— Problem to work on —
Print the records below exactly, with no pictures.

— Records from a collection —
..........

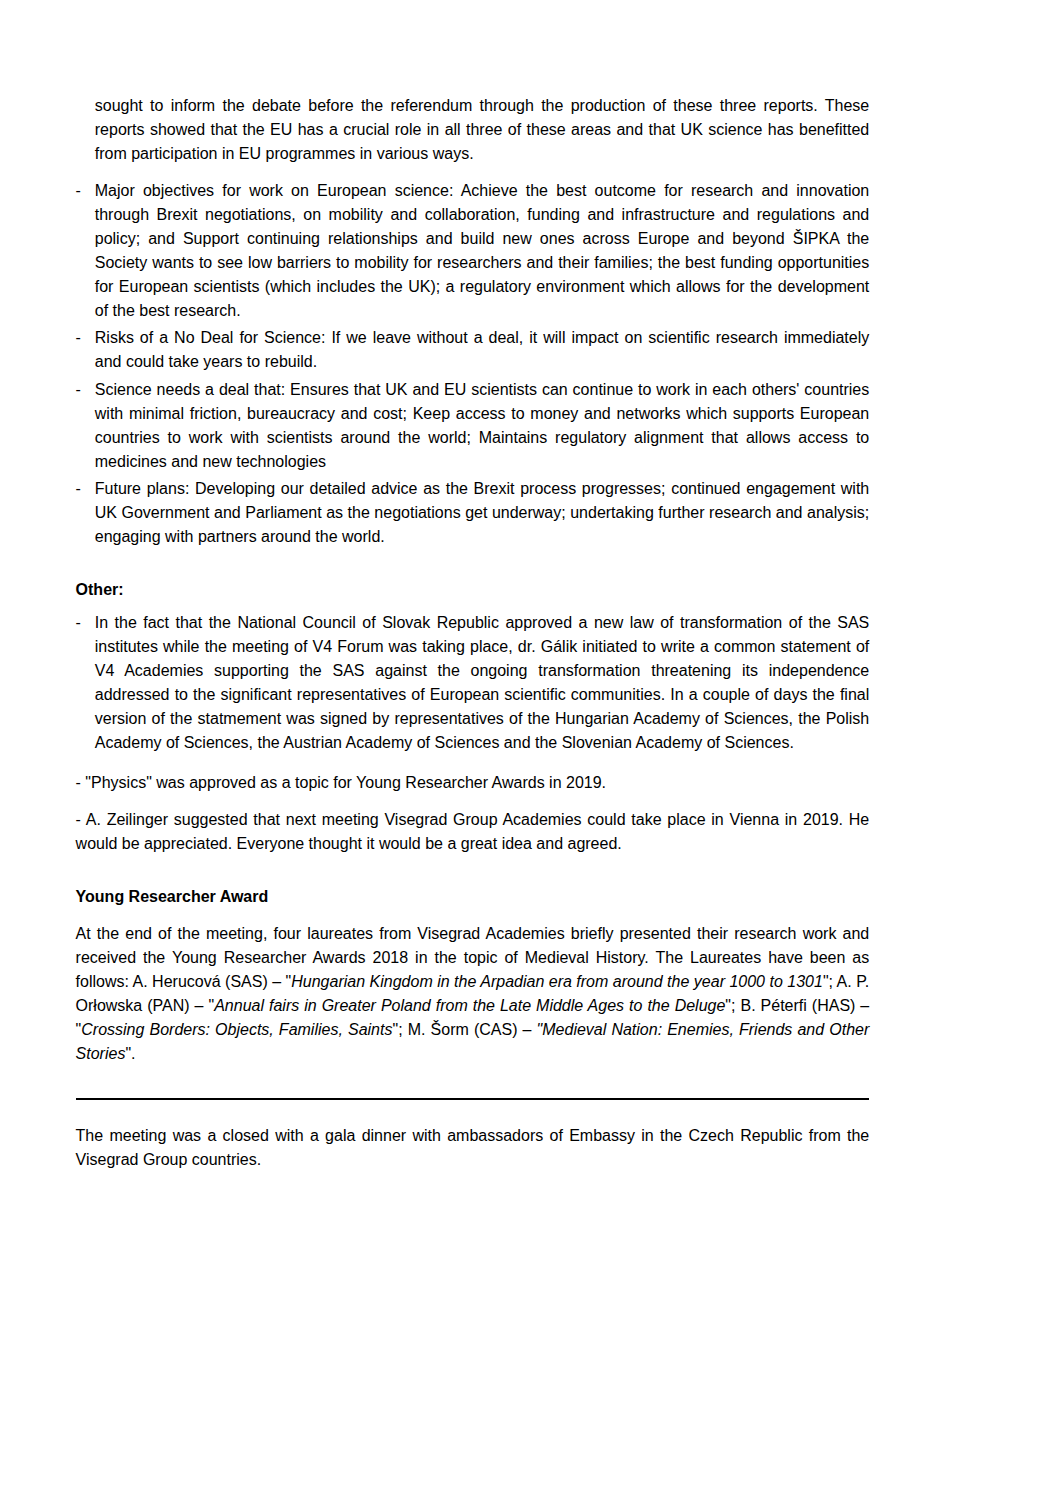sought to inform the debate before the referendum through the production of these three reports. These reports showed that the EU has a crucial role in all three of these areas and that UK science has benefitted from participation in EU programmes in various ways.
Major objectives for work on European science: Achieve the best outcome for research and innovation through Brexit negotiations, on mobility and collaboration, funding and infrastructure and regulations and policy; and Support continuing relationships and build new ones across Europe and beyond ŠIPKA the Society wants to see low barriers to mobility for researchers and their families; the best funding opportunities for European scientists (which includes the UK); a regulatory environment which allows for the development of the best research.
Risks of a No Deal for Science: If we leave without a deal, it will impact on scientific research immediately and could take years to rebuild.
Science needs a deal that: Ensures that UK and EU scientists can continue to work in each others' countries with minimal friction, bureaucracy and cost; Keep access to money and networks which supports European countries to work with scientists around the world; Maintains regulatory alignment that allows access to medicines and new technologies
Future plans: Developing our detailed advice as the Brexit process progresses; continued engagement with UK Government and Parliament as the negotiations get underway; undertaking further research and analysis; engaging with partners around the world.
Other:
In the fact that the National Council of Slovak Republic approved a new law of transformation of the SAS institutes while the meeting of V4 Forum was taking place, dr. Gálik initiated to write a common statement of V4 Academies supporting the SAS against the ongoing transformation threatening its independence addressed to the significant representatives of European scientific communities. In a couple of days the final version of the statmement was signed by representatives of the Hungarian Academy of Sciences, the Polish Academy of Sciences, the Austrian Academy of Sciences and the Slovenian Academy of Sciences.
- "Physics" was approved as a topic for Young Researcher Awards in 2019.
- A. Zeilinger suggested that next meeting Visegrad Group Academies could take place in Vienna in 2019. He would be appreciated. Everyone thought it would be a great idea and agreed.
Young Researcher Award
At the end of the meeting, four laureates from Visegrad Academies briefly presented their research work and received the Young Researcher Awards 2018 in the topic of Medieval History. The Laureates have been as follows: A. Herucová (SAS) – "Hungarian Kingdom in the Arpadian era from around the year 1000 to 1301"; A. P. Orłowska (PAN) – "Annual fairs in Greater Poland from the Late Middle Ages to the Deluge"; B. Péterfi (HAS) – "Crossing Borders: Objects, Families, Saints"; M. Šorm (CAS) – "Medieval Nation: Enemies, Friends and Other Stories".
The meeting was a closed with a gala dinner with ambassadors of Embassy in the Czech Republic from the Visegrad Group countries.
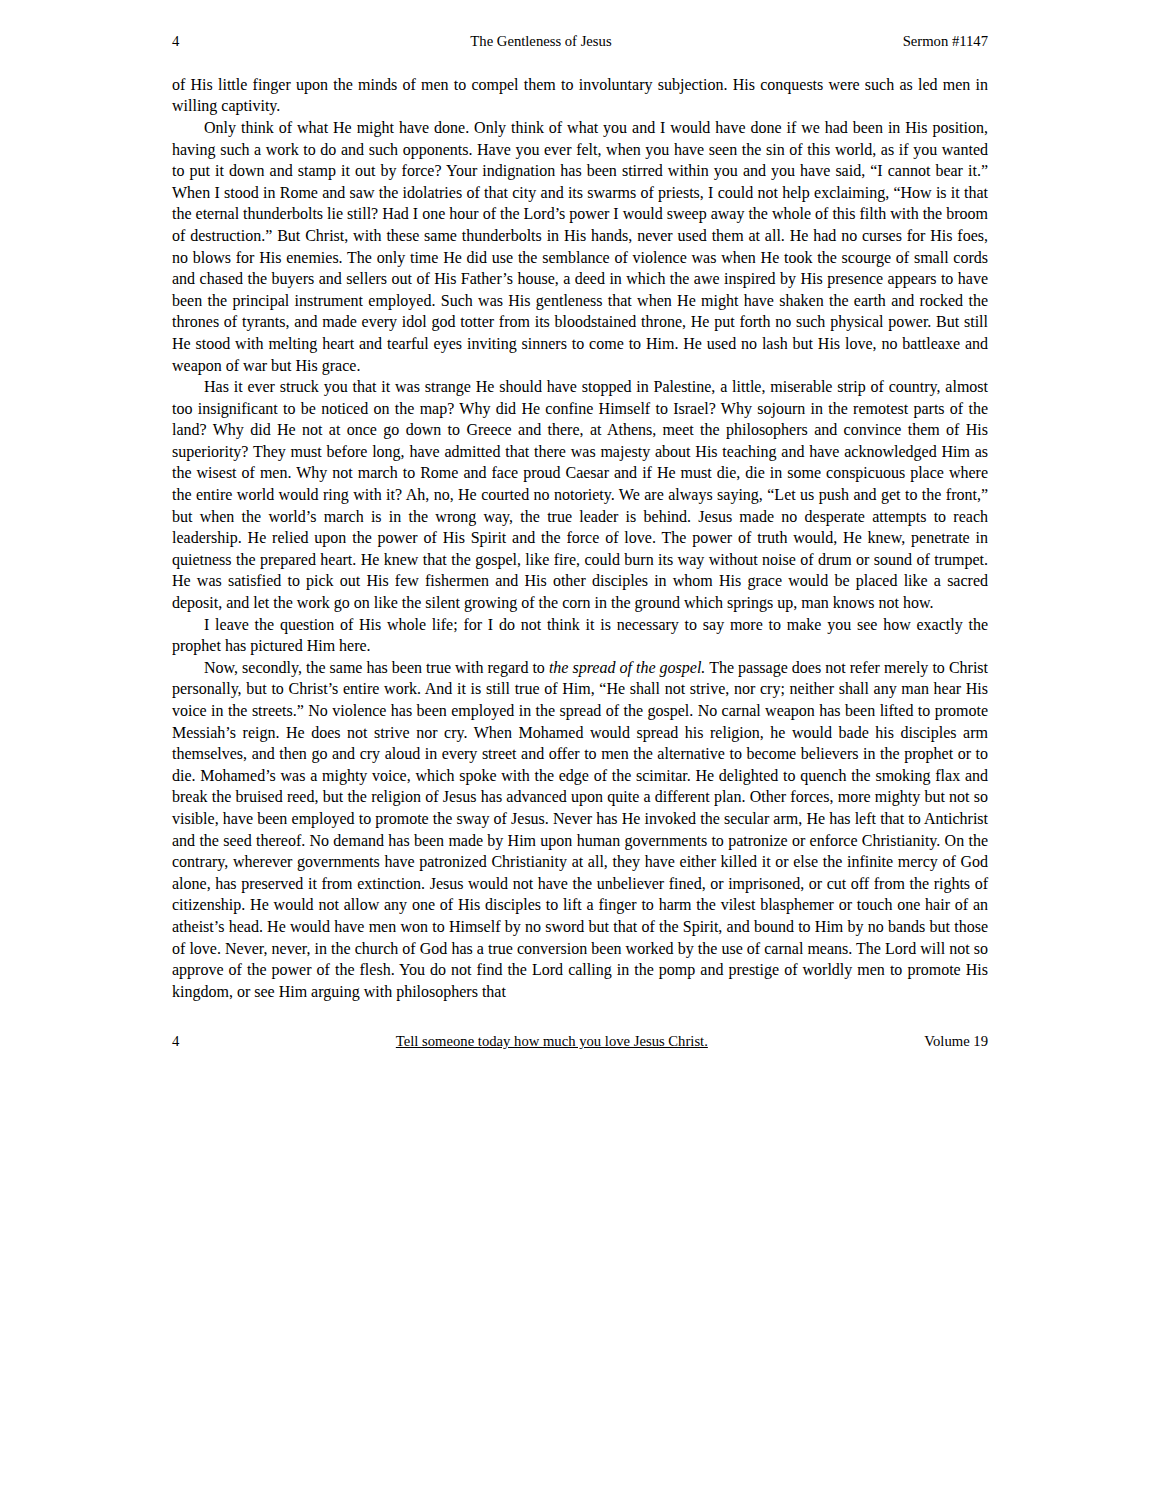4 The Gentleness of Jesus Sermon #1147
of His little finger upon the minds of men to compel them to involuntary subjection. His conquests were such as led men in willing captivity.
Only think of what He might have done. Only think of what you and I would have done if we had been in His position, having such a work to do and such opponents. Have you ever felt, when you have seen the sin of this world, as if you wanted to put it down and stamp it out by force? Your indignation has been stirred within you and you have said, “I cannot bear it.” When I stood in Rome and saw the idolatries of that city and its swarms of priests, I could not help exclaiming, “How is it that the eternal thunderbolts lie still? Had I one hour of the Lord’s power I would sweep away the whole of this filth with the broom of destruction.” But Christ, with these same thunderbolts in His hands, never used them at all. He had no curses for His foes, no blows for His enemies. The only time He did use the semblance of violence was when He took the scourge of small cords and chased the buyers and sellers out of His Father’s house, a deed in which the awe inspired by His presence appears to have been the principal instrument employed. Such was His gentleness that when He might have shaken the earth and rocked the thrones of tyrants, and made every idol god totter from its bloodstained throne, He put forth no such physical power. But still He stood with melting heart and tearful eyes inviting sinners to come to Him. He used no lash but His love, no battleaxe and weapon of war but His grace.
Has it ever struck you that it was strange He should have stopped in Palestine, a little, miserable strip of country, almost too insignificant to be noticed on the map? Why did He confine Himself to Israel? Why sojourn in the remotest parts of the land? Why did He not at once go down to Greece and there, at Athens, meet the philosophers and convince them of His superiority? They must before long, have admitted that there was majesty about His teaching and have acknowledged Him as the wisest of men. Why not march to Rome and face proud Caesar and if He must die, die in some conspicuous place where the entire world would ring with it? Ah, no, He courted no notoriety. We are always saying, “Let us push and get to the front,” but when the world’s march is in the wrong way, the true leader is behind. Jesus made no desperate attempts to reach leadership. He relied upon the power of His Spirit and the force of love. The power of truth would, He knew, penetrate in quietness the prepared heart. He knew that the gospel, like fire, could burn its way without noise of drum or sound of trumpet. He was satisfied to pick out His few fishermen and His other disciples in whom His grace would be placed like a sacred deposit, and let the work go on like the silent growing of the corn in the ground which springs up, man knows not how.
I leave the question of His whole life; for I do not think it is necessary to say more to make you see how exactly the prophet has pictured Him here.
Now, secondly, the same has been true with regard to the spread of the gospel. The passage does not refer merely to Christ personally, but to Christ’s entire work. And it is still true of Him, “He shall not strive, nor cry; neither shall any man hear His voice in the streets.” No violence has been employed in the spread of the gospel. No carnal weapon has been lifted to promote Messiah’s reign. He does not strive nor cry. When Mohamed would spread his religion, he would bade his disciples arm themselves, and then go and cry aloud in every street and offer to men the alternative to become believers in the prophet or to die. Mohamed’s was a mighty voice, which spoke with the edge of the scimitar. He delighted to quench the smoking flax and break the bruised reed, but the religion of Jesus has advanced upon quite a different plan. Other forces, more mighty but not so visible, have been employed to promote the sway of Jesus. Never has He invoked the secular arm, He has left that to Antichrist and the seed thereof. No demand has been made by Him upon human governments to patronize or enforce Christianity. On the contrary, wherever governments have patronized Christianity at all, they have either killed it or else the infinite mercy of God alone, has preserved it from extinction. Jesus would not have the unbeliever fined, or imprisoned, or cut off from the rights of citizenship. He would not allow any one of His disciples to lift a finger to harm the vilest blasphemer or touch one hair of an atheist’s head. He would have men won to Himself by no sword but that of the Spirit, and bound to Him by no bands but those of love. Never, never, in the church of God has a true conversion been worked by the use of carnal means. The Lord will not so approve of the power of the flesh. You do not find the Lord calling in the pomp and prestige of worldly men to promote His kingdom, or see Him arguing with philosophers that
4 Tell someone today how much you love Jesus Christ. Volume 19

..........

— Exercise response —
sought to inform the debate before the referendum through the production of these three reports. These reports showed that the EU has a crucial role in all three of these areas and that UK science has benefitted from participation in EU programmes in various ways.
Major objectives for work on European science: Achieve the best outcome for research and innovation through Brexit negotiations, on mobility and collaboration, funding and infrastructure and regulations and policy; and Support continuing relationships and build new ones across Europe and beyond ŠIPKA the Society wants to see low barriers to mobility for researchers and their families; the best funding opportunities for European scientists (which includes the UK); a regulatory environment which allows for the development of the best research.
Risks of a No Deal for Science: If we leave without a deal, it will impact on scientific research immediately and could take years to rebuild.
Science needs a deal that: Ensures that UK and EU scientists can continue to work in each others' countries with minimal friction, bureaucracy and cost; Keep access to money and networks which supports European countries to work with scientists around the world; Maintains regulatory alignment that allows access to medicines and new technologies
Future plans: Developing our detailed advice as the Brexit process progresses; continued engagement with UK Government and Parliament as the negotiations get underway; undertaking further research and analysis; engaging with partners around the world.
Other:
In the fact that the National Council of Slovak Republic approved a new law of transformation of the SAS institutes while the meeting of V4 Forum was taking place, dr. Gálik initiated to write a common statement of V4 Academies supporting the SAS against the ongoing transformation threatening its independence addressed to the significant representatives of European scientific communities. In a couple of days the final version of the statmement was signed by representatives of the Hungarian Academy of Sciences, the Polish Academy of Sciences, the Austrian Academy of Sciences and the Slovenian Academy of Sciences.
- "Physics" was approved as a topic for Young Researcher Awards in 2019.
- A. Zeilinger suggested that next meeting Visegrad Group Academies could take place in Vienna in 2019. He would be appreciated. Everyone thought it would be a great idea and agreed.
Young Researcher Award
At the end of the meeting, four laureates from Visegrad Academies briefly presented their research work and received the Young Researcher Awards 2018 in the topic of Medieval History. The Laureates have been as follows: A. Herucová (SAS) – "Hungarian Kingdom in the Arpadian era from around the year 1000 to 1301"; A. P. Orłowska (PAN) – "Annual fairs in Greater Poland from the Late Middle Ages to the Deluge"; B. Péterfi (HAS) – "Crossing Borders: Objects, Families, Saints"; M. Šorm (CAS) – "Medieval Nation: Enemies, Friends and Other Stories".
The meeting was a closed with a gala dinner with ambassadors of Embassy in the Czech Republic from the Visegrad Group countries.
4 The Gentleness of Jesus Sermon #1147
of His little finger upon the minds of men to compel them to involuntary subjection. His conquests were such as led men in willing captivity.
Only think of what He might have done. Only think of what you and I would have done if we had been in His position, having such a work to do and such opponents. Have you ever felt, when you have seen the sin of this world, as if you wanted to put it down and stamp it out by force? Your indignation has been stirred within you and you have said, “I cannot bear it.” When I stood in Rome and saw the idolatries of that city and its swarms of priests, I could not help exclaiming, “How is it that the eternal thunderbolts lie still? Had I one hour of the Lord’s power I would sweep away the whole of this filth with the broom of destruction.” But Christ, with these same thunderbolts in His hands, never used them at all. He had no curses for His foes, no blows for His enemies. The only time He did use the semblance of violence was when He took the scourge of small cords and chased the buyers and sellers out of His Father’s house, a deed in which the awe inspired by His presence appears to have been the principal instrument employed. Such was His gentleness that when He might have shaken the earth and rocked the thrones of tyrants, and made every idol god totter from its bloodstained throne, He put forth no such physical power. But still He stood with melting heart and tearful eyes inviting sinners to come to Him. He used no lash but His love, no battleaxe and weapon of war but His grace.
Has it ever struck you that it was strange He should have stopped in Palestine, a little, miserable strip of country, almost too insignificant to be noticed on the map? Why did He confine Himself to Israel? Why sojourn in the remotest parts of the land? Why did He not at once go down to Greece and there, at Athens, meet the philosophers and convince them of His superiority? They must before long, have admitted that there was majesty about His teaching and have acknowledged Him as the wisest of men. Why not march to Rome and face proud Caesar and if He must die, die in some conspicuous place where the entire world would ring with it? Ah, no, He courted no notoriety. We are always saying, “Let us push and get to the front,” but when the world’s march is in the wrong way, the true leader is behind. Jesus made no desperate attempts to reach leadership. He relied upon the power of His Spirit and the force of love. The power of truth would, He knew, penetrate in quietness the prepared heart. He knew that the gospel, like fire, could burn its way without noise of drum or sound of trumpet. He was satisfied to pick out His few fishermen and His other disciples in whom His grace would be placed like a sacred deposit, and let the work go on like the silent growing of the corn in the ground which springs up, man knows not how.
I leave the question of His whole life; for I do not think it is necessary to say more to make you see how exactly the prophet has pictured Him here.
Now, secondly, the same has been true with regard to the spread of the gospel. The passage does not refer merely to Christ personally, but to Christ’s entire work. And it is still true of Him, “He shall not strive, nor cry; neither shall any man hear His voice in the streets.” No violence has been employed in the spread of the gospel. No carnal weapon has been lifted to promote Messiah’s reign. He does not strive nor cry. When Mohamed would spread his religion, he would bade his disciples arm themselves, and then go and cry aloud in every street and offer to men the alternative to become believers in the prophet or to die. Mohamed’s was a mighty voice, which spoke with the edge of the scimitar. He delighted to quench the smoking flax and break the bruised reed, but the religion of Jesus has advanced upon quite a different plan. Other forces, more mighty but not so visible, have been employed to promote the sway of Jesus. Never has He invoked the secular arm, He has left that to Antichrist and the seed thereof. No demand has been made by Him upon human governments to patronize or enforce Christianity. On the contrary, wherever governments have patronized Christianity at all, they have either killed it or else the infinite mercy of God alone, has preserved it from extinction. Jesus would not have the unbeliever fined, or imprisoned, or cut off from the rights of citizenship. He would not allow any one of His disciples to lift a finger to harm the vilest blasphemer or touch one hair of an atheist’s head. He would have men won to Himself by no sword but that of the Spirit, and bound to Him by no bands but those of love. Never, never, in the church of God has a true conversion been worked by the use of carnal means. The Lord will not so approve of the power of the flesh. You do not find the Lord calling in the pomp and prestige of worldly men to promote His kingdom, or see Him arguing with philosophers that
4 Tell someone today how much you love Jesus Christ. Volume 19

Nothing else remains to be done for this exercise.